A prática constante de qualquer atividade, seja ela qual for, com o tempo resulta em certa naturalização, o que dificulta e, por vezes, impede a autocrítica, acabando por se impor como rotina sob a qual toda circunstância tende a se adequar. Trata-se do conhecido processo de acomodação, que Dostoiévski, em Recordações da Casa dos Mortos, escrito em 1862, descreve como a principal característica do ser humano.


Essa foi a minha constatação quando, na audiência de um processo de família, a advertência de uma das partes interrompeu um costume.


Senhor Oswaldo e Dona Ana chegaram separadamente, acompanhados dos respectivos advogados, e com eles se mantiveram em conversação reservada, cada qual numa extremidade da sala, como que a justificar o fato de se posicionarem de costas um para o outro, até serem chamados pela Oficial de Justiça.


Embora sentado e de cabeça baixa, entre um e outro despacho com assessores, pude perceber certa inquietude entre os presentes, advogados e partes, o que me fez antecipar o término da tarefa, sinalizando aos auxiliares para que se iniciasse a audiência.


Convidados a tomarem assento à longa mesa retangular, os advogados ocuparam, como de praxe, a posição mais próxima ao juiz, ambos ao lado de seus constituintes.
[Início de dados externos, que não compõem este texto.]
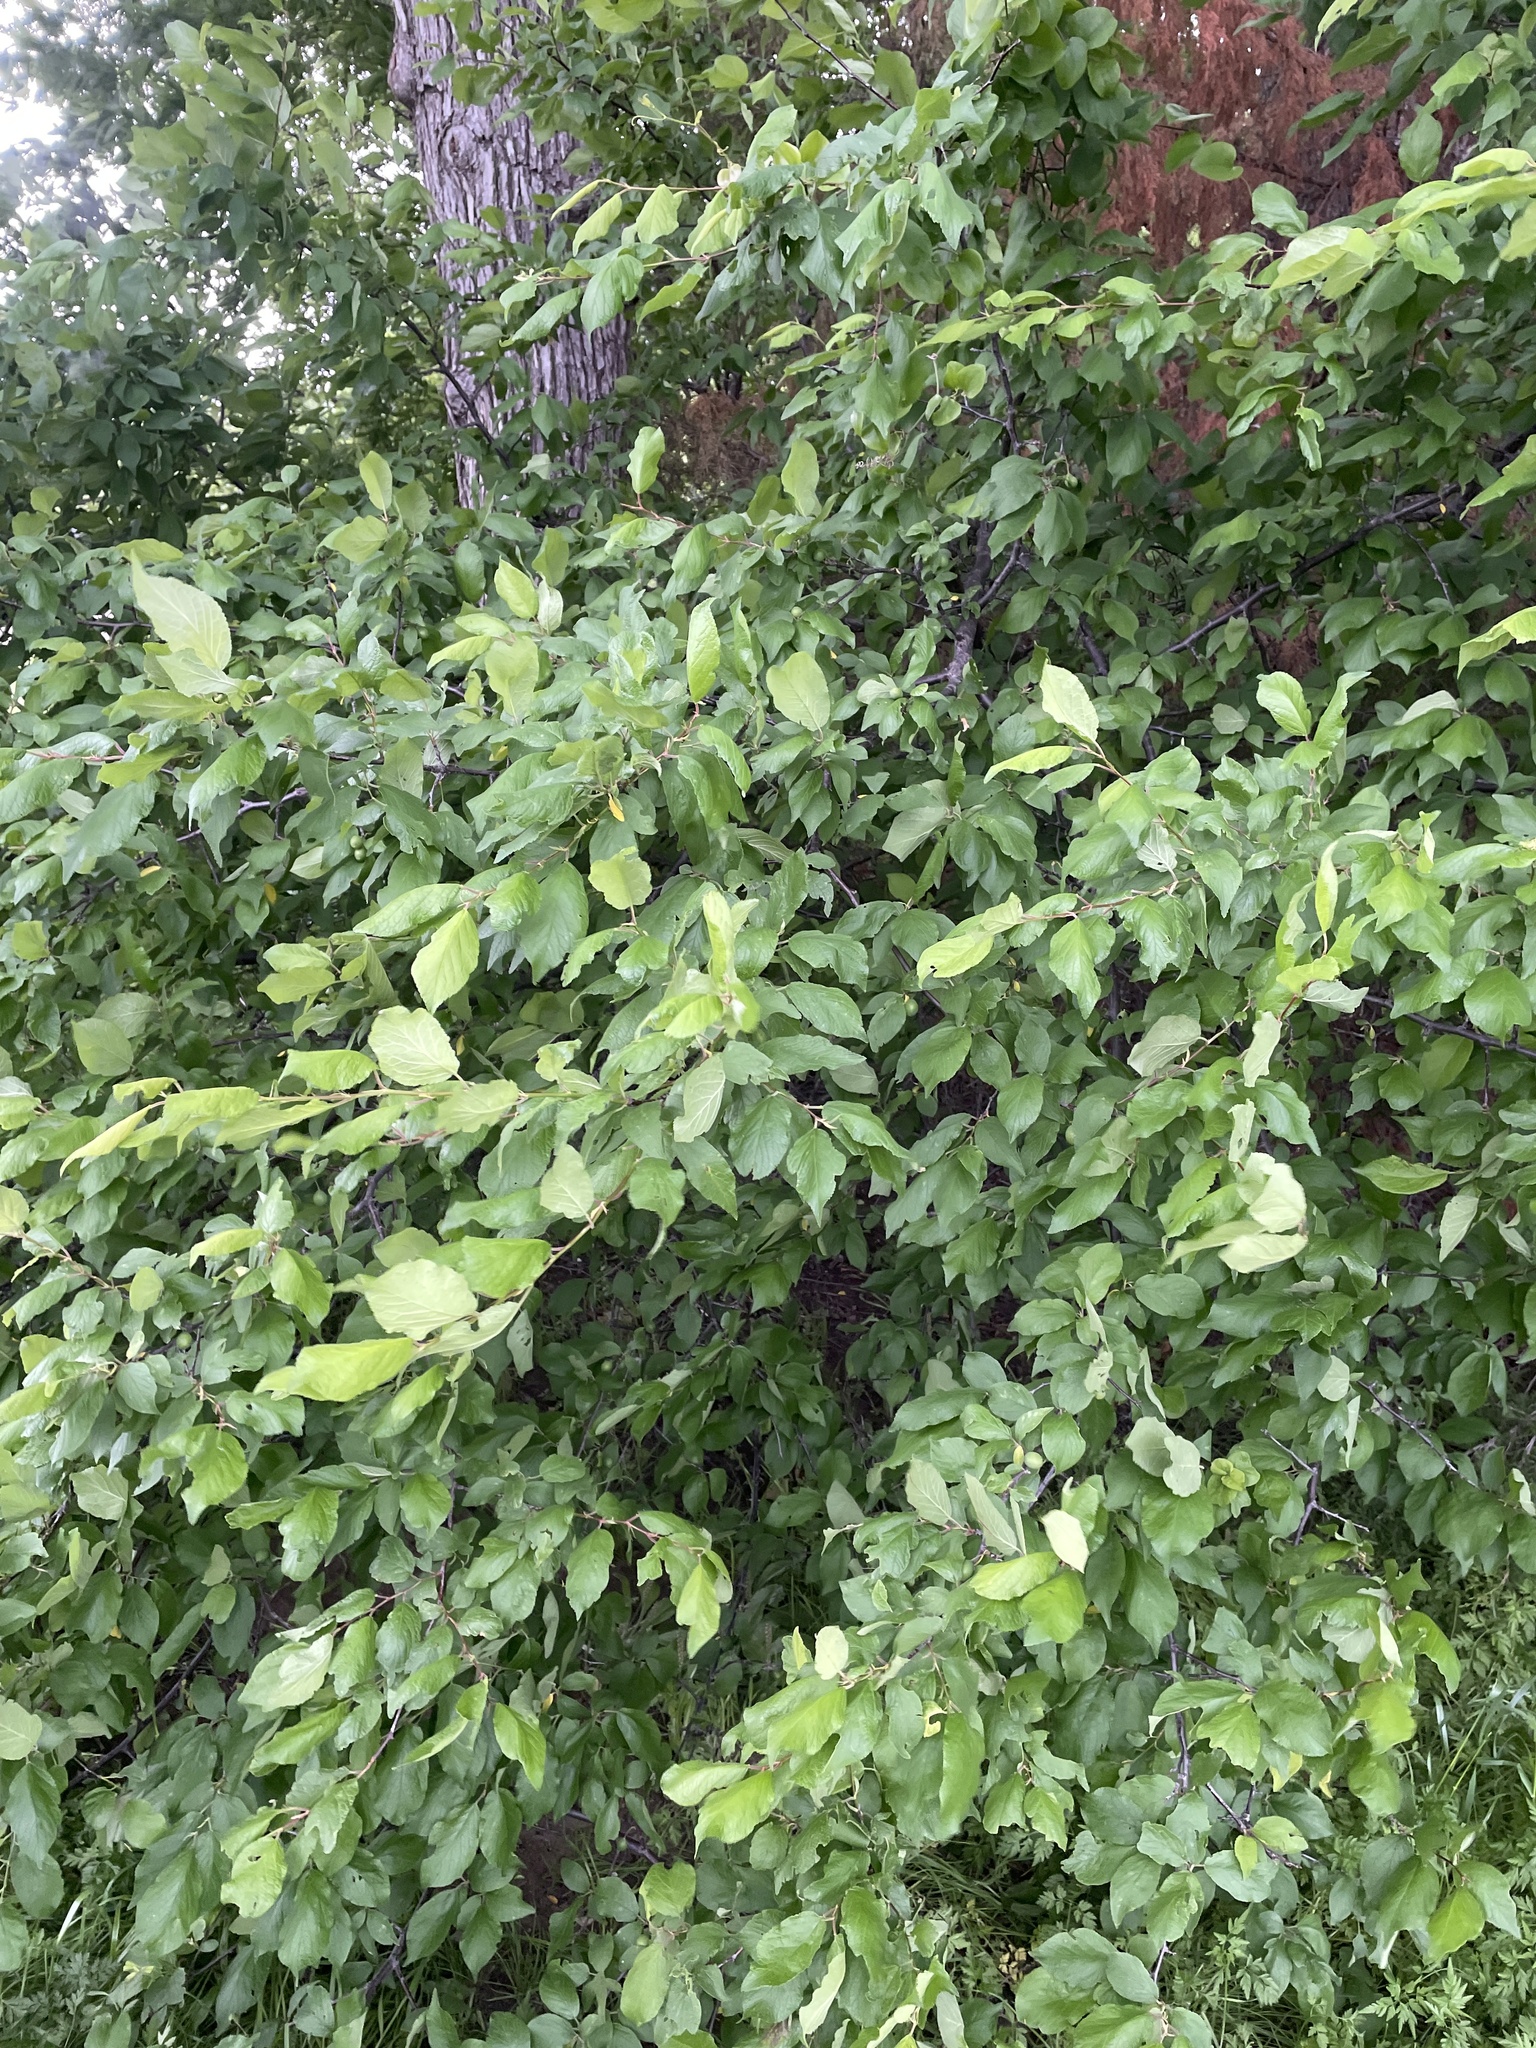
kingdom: Plantae
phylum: Tracheophyta
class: Magnoliopsida
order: Rosales
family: Rosaceae
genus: Prunus
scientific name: Prunus mexicana
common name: Mexican plum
O silêncio prolongado e o ambiente tenso recomendavam-me a tomada de iniciativa, e busquei, descontraidamente, fazer com que todos ficassem mais à vontade. Juiz recém-concursado, com a autoconfiança em dia pela convicção de que mudaria o mundo, cumprimentei todos, e apresentei-me, iniciando a preleção sobre os motivos da audiência e seus objetivos.


Como havia questões processuais precedentes ao seguimento do processo, dirigi-me aos advogados a respeito de prazos, documentos, incidentes e medidas de prova, enfim, questões técnicas, a fim de tornar o curso do caso mais rápido e fácil.


Conversávamos amistosamente quando fomos surpreendidos por Dona Ana. Com ar de contrariedade e em tom de voz elevado, pediu licença, calando o próprio advogado, e disse que precisava falar.


Em movimento quase simultâneo, eu e os advogados a advertimos sobre a impossibilidade de a parte se manifestar naquele momento, ainda mais sem autorização. Ato contínuo, com um gesto sereno e comedido, seu advogado pousou a mão sobre seu braço, como a lhe pedir silêncio e paciência.


Restabelecida a ordem da audiência, de volta ao diálogo com os advogados, mais alguns minutos e, novamente, fomos interrompidos pela mulher, que, nervosa, insistia em ser ouvida, argumentando que se tratava de uma audiência, que estava ali para falar, e que não conseguia entender o que estava sendo tratado diante de si.


Novamente a adverti, agora um pouco mais firme, de que ela não poderia se manifestar até que lhe fosse facultado tal direito, e que sua insistência implicaria a continuação do ato sem a sua presença. Mais uma vez, o velho advogado, calmo e solícito, interveio pedindo comedimento a Dona Ana.


Mal retomamos a conversa quando, pela terceira vez, a mulher interrompeu, ainda mais impaciente e com o tom de voz que demonstrava toda sua indignação.


- Eu preciso falar! Não admito ser deixada de lado. Não aqui! Sou a pessoa mais interessada no assunto, o qual me atinge diretamente. Estudei o suficiente para conhecer os meus direitos, e sei que posso falar perante um juiz, e se o senhor não me ouvir, procuro outro que me ouça – disse, levantando-se e chamando o advogado para deixarem a sala.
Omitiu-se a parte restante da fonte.